Can Exercise Make You Smarter and Enhance Job Performance?
Like most CEOs, COOs, senior-level executives, and mid-career professionals, when it comes to business, you are often seeking ways to strengthen your entrepreneurial outlook, bold-thinking capacity, and strategic agility. Blending 30 minutes of mindful health and wellness activities into your schedule may improve your work performance, productivity —and executive resume to boot.
We all should know by now that exercise can reduce your risk of health issues and diseases such as high blood pressure, diabetes, and most importantly, your risk of heart disease.

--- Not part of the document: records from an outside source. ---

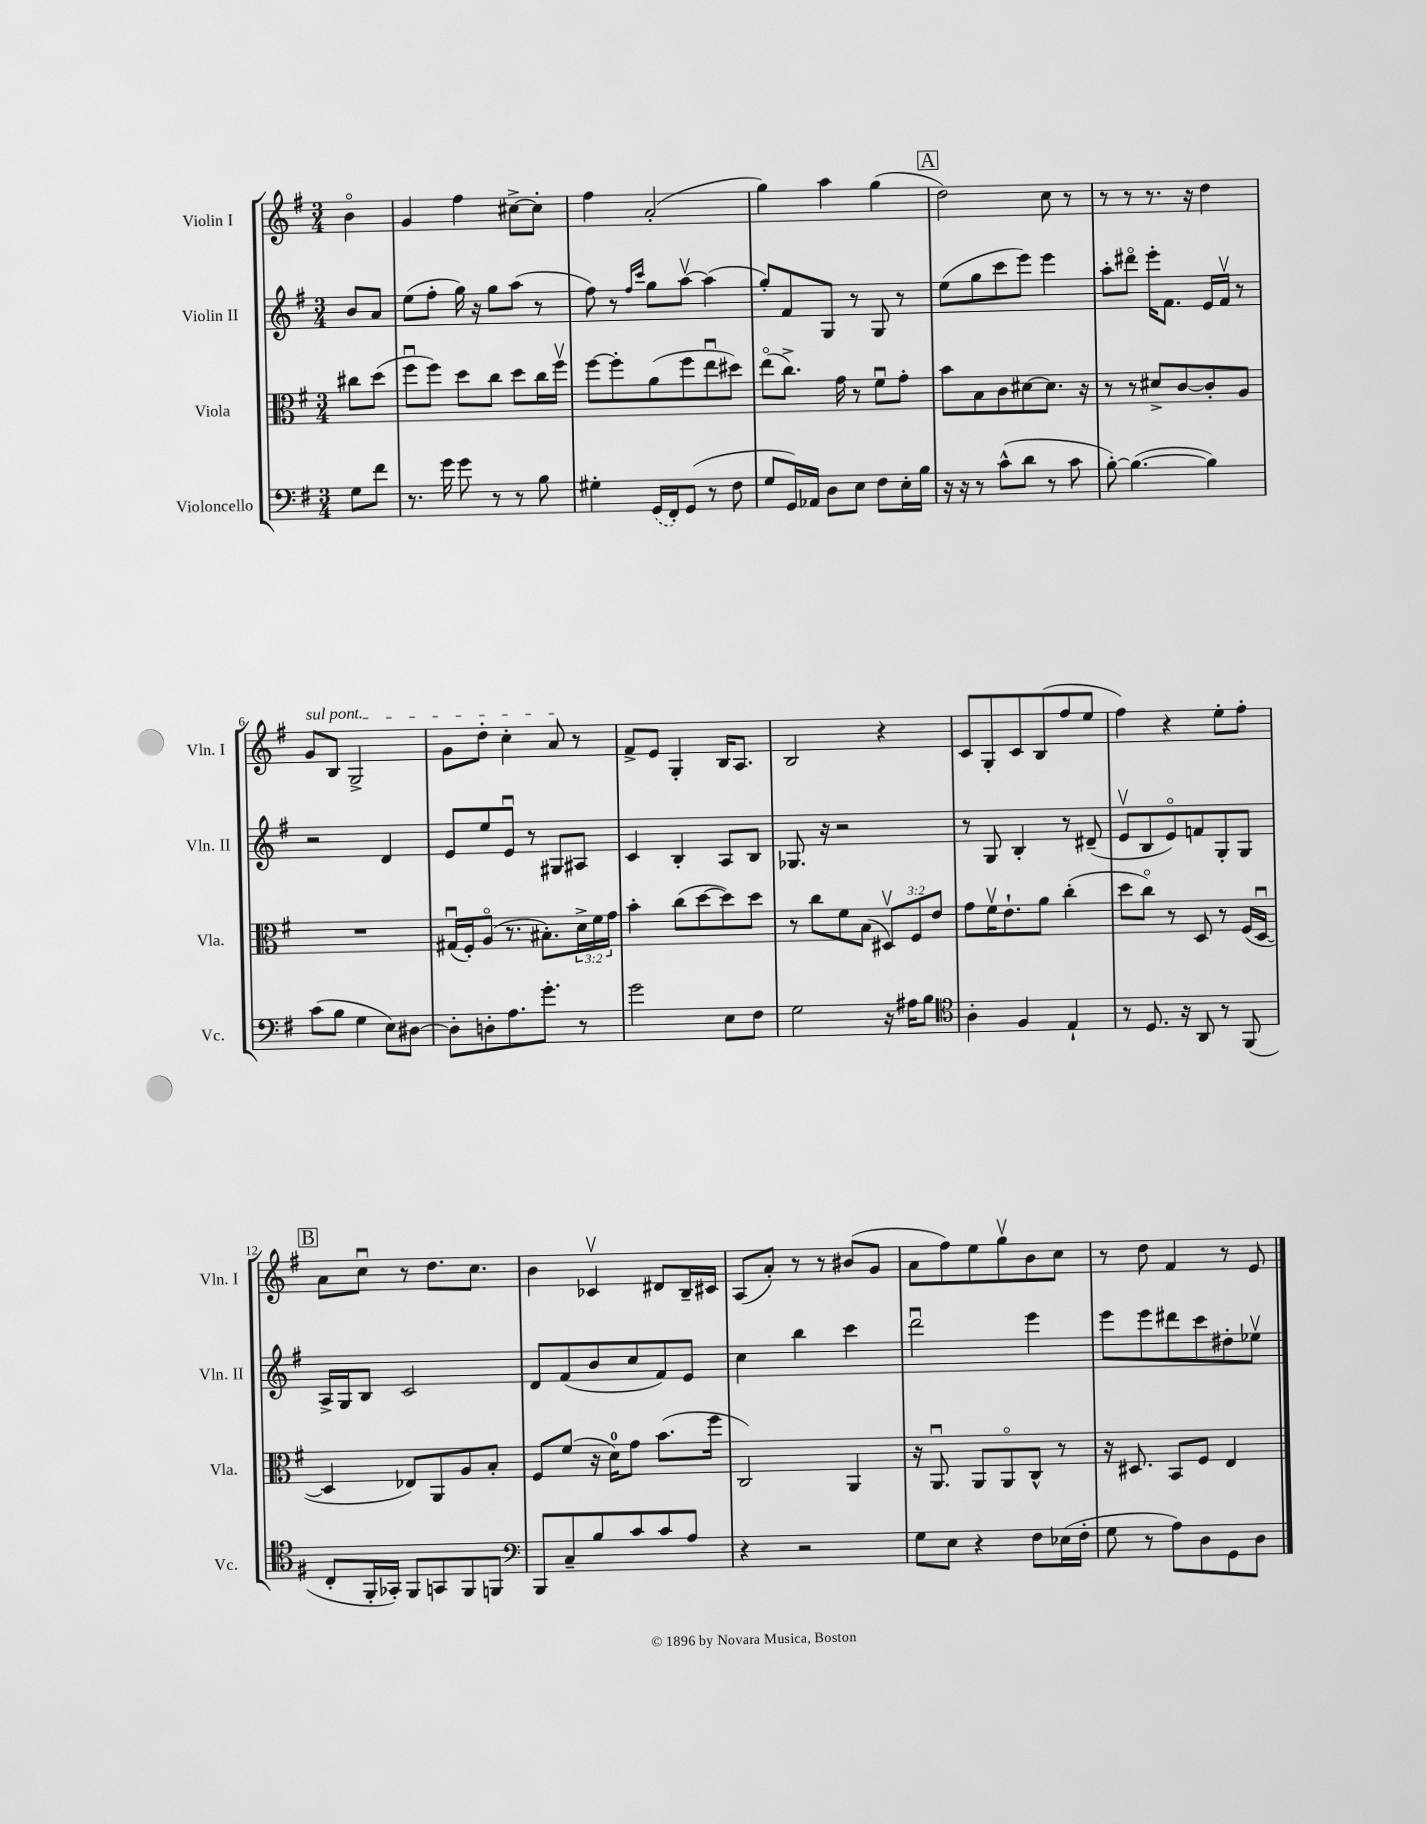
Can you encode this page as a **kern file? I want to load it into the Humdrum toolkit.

**kern	**kern	**kern	**kern
*staff4	*staff3	*staff2	*staff1
*clefF4	*clefC3	*clefG2	*clefG2
*k[f#]	*k[f#]	*k[f#]	*k[f#]
*M3/4	*M3/4	*M3/4	*M3/4
8G	8cc#	8b	4bo
8f#	(8dd	8a	.
=	=	=	=
8.r	8ff#u	(8ee	4g
.	8ff#)	8ff#'	.
16g	.	.	.
8g	8dd	16gg)	4ff#
.	.	16r	.
8r	8cc	8gg	.
8r	8dd	(8aa	[8cc#^
8B	16cc	8r	8cc#']
.	16ff#v	.	.
=	=	=	=
4G#'	[8ff#	8ff#)	4ff#
.	8ff#']	8r	.
.	.	16qqff#	.
.	.	16qqccc	.
(16GG	(8a	8gg	(2a'
16FF#')	.	.	.
(8GG	8ff#	[8aav	.
8r	8eeu	(4aa]	.
8F#	8dd#)	.	.
=	=	=	=
8G	(8eeo	8gg')	4gg)
16GG)	8.cc^)	8f#	.
16AA-	.	.	.
8D	.	8G	4aa
.	16g	.	.
8E	8r	8r	.
8F#	8f#u	8G	(4gg
16E'	8g'	8r	.
16B	.	.	.
=	=	=	=
16r	8b	(8ee	2dd)
16r	.	.	.
8r	8B	8gg	.
(8c^^	8c	8ccc	.
8d	[8d#	8eee)	.
8r	8.d#]	4eee	8cc
8c	.	.	8r
.	16r	.	.
=	=	=	=
[8B')	8r	8aa'	8r
(4.B_	8r	8ddd#o	8r
.	8d#^	16eee'	8.r
.	.	8.f#	.
.	[8c	.	.
.	.	.	16r
4B])	8c']	16e	4dd
.	.	16f#v	.
.	8A	8r	.
=	=	=	=
(8c	2.r	2r	8g
8B	.	.	8B
4G	.	.	2G^
8E)	.	4d	.
[8D#	.	.	.
=	=	=	=
8D#']	(16G#u	8e	8g
.	16F#')	.	.
8D'	(8Ao	8ee	8dd'
8.A	8.r	8eu	4cc'
.	.	8r	.
8.g'	8.B#')	.	.
.	.	8G#	8a
8r	24d^	8A#	8r
.	24f#	.	.
.	24g	.	.
=	=	=	=
2g	4b'	4c	8f#^
.	.	.	8e
.	(8cc	4B'	4G'
.	[8dd	.	.
8E	8dd])	8A	16B
.	.	.	8.A
8F#	8dd	8B	.
=	=	=	=
2G	8r	8.G-	2B
.	8cc	.	.
.	.	16r	.
.	8f#	2r	.
.	(8B	.	.
16r	12D#v)	.	4r
16A#	.	.	.
.	12F#	.	.
8B	.	.	.
.	12e	.	.
=	=	=	=
*clefC4	*	*	*
4A'	8g	8r	8c
.	16f#v	8G	8G'
.	8.e`	.	.
4F#	.	4B'	8c
.	8a	.	(8B
4E`	(4cc'	8r	8ff#
.	.	(8d#~	8ee
=	=	=	=
8r	8dd	8ev	4ff#)
8.D	8cco)	8B	.
.	8r	8eo)	4r
16r	.	.	.
8AA	8D	8f	.
8r	8r	8G'	8ee'
(8FF#	(16F#	8G	8ff#'
.	[16Du	.	.
=	=	=	=
8C'	4D]	16A^	8a
.	.	16G	.
16FF#'	.	8B	8ccu
16GG-')	.	.	.
8FF#	8E-)	2c	8r
8GG	8AA	.	8.dd
8FF#	8A	.	.
.	.	.	8.cc
8FF	8B'	.	.
=	=	=	=
*clefF4	*	*	*
8BBB	8F#	8d	4b
8C~	(8f#	(8f#	.
8B	16r	8b	4c-v
.	16d)	.	.
8c	8g	8cc	.
8c	(8.b	8f#)	8d#
8A	.	8e	16B~
.	16ff#	.	16c#
=	=	=	=
4r	2C)	4cc	(8A
.	.	.	8a')
2r	.	4bb	8r
.	.	.	8r
.	4AA	4ccc	(8b#
.	.	.	8g
=	=	=	=
8G	16r	2dddu	8a
.	8.AAu	.	.
8E	.	.	8ff#)
4r	8AA	.	8ee
.	8AAo	.	8ggv
8F#	8C^^	4eee	8b
(16E-	8r	.	8cc
16F#'	.	.	.
=	=	=	=
8G	16r	8eee	8r
.	8.D#	.	.
8r	.	8eee	8dd
8A)	8BB	8ddd#	4f#
8D	8F#	8ccc	.
8GG	4E	8dd#'	8r
8D	.	8ee-v	8e
==	==	==	==
*-	*-	*-	*-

But what if I told you that exercise can make you smarter, enhance your cognitive skills, help you improve your decision-making abilities, stimulate innovation, and increase your overall productivity—not only in yourself but others as well? To put it in a nutshell, 30 minutes of exercise can make you more money.
Let me answer a few questions that you may already have on your mind.
- Your wife did not pay me to write this article.
- Golf does not count.
- I am not trying to get you to do yoga.
- You will not have to drink any wheatgrass (look it up).
First, let’s go to the experts; citing an article by Claire Shipman written for ABC News, and an article from Men’s Health magazine, Perdue University conducted a physical exercise study with 30 women. The results showed that not only did the women increase their fitness level by 17 percent, they also increased their ability to process information and make sound decisions by 12 to 68 percent.
In a separate study conducted at the University of Illinois by Charles Hillman, Ph.D., 20 men and women jogged on a treadmill for 30 minutes, on two separate occasions. Dr. Hillman used a helmet fitted with electrodes that allowed him to monitor their brain activity before, during, and after they exercised.
Hillman’s study showed that a single 30-minute period of steady, focused exercise had two major effects on the brain; first, subjects were able to process information faster. Second, Hillman found that exercise helped them concentrate better and recall information more quickly.
Here’s how this relates in the real world: A single 30-minute exercise session is able to improve calculated decision making, increase memory, and intensify your attention span. Imagine what a 30-minute session three to four times a week could do for your energy level around driving cultural changes, transforming teams, or translating strategies into executable roadmaps.
According to Men’s Health magazine, Ted Kennedy, president of CEO Challenge also understands the link between fitness and on-the-job performance. His company has a program for CEOs competing in Ironman triathlons; we are talking about a 2.4-mile swim, a 26.2-mile run, and a 112-mile bike ride.
The trophy: “World’s Fittest CEO.” According to Ted Kennedy, the majority of these executives believe their training improves all aspects of their lives—from the family dining room to the corporate boardroom.
“Most of the men who compete in this event say that without aerobic exercise, they wouldn’t be CEOs,” he says.
As you are looking to fulfill a crucial COO, CIO, CTO, or CEO role in your organization, and you are scanning through the professionally written executive resume of each potential senior-level candidate—once all of the executive search requirements are met, you may want to take a second look at the marathon runner … he or she may just increase your bottom line.